As we saw, the number of external symbols is quite big. Even one file system can have hundreads and we end up with more than a thousand symbols when we consider a decent selection of file systems. This makes tracking each symbol individually not very informative. One way to reduce the complexity is to try to classify them. Doing this manually could be accomplished by somebody familiar with that respective kernel but some automatic method might be also attempted. With this classification in place, the way the file systems are using various classes of symbols could become more meaningful.

Another direction, which increases complexity, would be to take in consideration not only that a kernel module is using a certain external symbol but also from how many different places from inside its code it is doing this. This information is contained in the relocation table of the object file and it can be easily extracted using objdump.

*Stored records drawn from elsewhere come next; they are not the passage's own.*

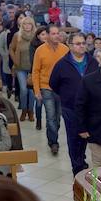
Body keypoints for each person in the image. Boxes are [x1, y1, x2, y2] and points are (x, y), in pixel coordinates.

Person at [49, 32, 98, 174]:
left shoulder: (92, 62)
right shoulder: (62, 64)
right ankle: (77, 167)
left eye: (84, 43)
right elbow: (53, 83)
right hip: (70, 107)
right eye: (78, 43)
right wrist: (67, 95)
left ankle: (81, 159)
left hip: (89, 108)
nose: (82, 46)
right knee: (74, 136)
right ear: (70, 46)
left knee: (85, 136)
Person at [33, 25, 70, 155]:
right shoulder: (40, 50)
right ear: (47, 35)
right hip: (46, 87)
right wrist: (37, 90)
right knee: (50, 117)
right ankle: (53, 142)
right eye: (53, 33)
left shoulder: (65, 49)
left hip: (61, 89)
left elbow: (69, 70)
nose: (56, 36)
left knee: (57, 118)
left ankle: (53, 136)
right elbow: (36, 71)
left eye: (57, 33)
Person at [8, 15, 37, 122]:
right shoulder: (17, 36)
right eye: (25, 23)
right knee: (24, 90)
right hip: (20, 67)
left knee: (31, 92)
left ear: (32, 25)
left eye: (29, 24)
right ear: (21, 25)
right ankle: (24, 110)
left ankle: (31, 111)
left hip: (33, 68)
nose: (27, 26)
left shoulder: (35, 36)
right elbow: (11, 48)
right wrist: (15, 60)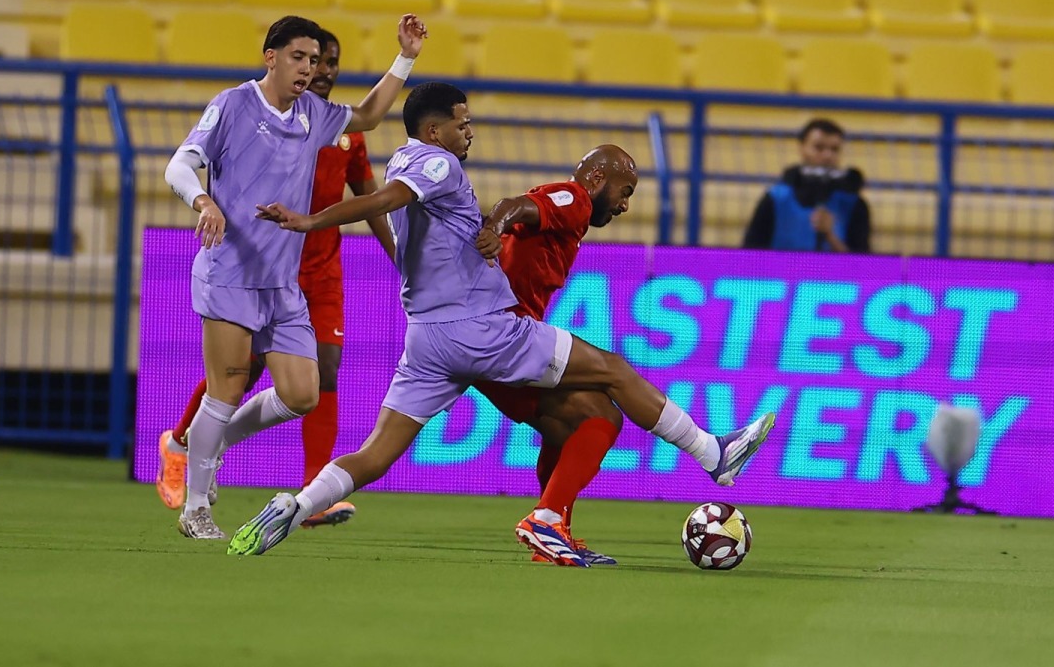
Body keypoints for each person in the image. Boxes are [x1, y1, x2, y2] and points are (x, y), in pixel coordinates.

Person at [229, 82, 776, 566]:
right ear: (435, 129)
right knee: (612, 371)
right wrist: (310, 221)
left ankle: (295, 505)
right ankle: (712, 452)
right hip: (484, 328)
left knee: (381, 450)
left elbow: (397, 205)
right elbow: (440, 201)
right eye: (463, 123)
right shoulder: (450, 167)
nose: (471, 132)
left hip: (427, 337)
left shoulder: (404, 159)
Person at [161, 13, 426, 540]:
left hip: (282, 283)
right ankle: (197, 508)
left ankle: (203, 449)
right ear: (272, 57)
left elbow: (371, 116)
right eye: (299, 58)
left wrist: (407, 56)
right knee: (228, 385)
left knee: (302, 393)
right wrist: (203, 200)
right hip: (230, 271)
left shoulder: (314, 115)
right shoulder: (233, 105)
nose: (308, 69)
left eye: (314, 60)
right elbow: (178, 165)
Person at [474, 145, 638, 565]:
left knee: (572, 424)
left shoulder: (571, 212)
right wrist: (494, 226)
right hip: (504, 341)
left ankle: (552, 529)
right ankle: (547, 521)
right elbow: (515, 206)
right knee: (606, 404)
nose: (623, 205)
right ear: (599, 179)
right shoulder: (575, 199)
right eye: (625, 191)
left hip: (487, 339)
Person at [742, 117, 871, 253]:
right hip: (780, 272)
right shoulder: (776, 198)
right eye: (818, 148)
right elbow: (750, 253)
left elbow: (863, 266)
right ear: (802, 148)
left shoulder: (854, 203)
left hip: (833, 274)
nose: (827, 155)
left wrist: (830, 235)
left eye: (834, 149)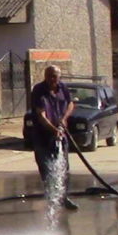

From the personal side I can say that figuring how to get all the Linux modules was kind of cool and learning about the way hierarchical clustering works was very informative. The fact that BSDs have a system release with each of their kernels (or conversely, that they make a new kernel release with each system release) made them much easier to deal with. Their archives, which contain binaries going all the way back to the very beginning, represents a very valuable resource which could be used to track their evolution.

Some trivia. There are 78 regular figures (out of which 10 have high-detail versions) and 4 animations. The building of the phylogenetic tree for all the 2.6.x took about tree days of continuous running on a P4 at 2.8 GHz. The memory consumption was decent though, only 200 MB. Before settling to the final Circos graph I generated more than 50 circular plots showing the relations between each file systems with everybody else. All of them look very similar though. Except the circos plot and the the treemap all the others are done in R. The treemap was obtained using GrandPerspective and Inkscape.

Thank you for reading! And once again, if you find any mistake please let me know.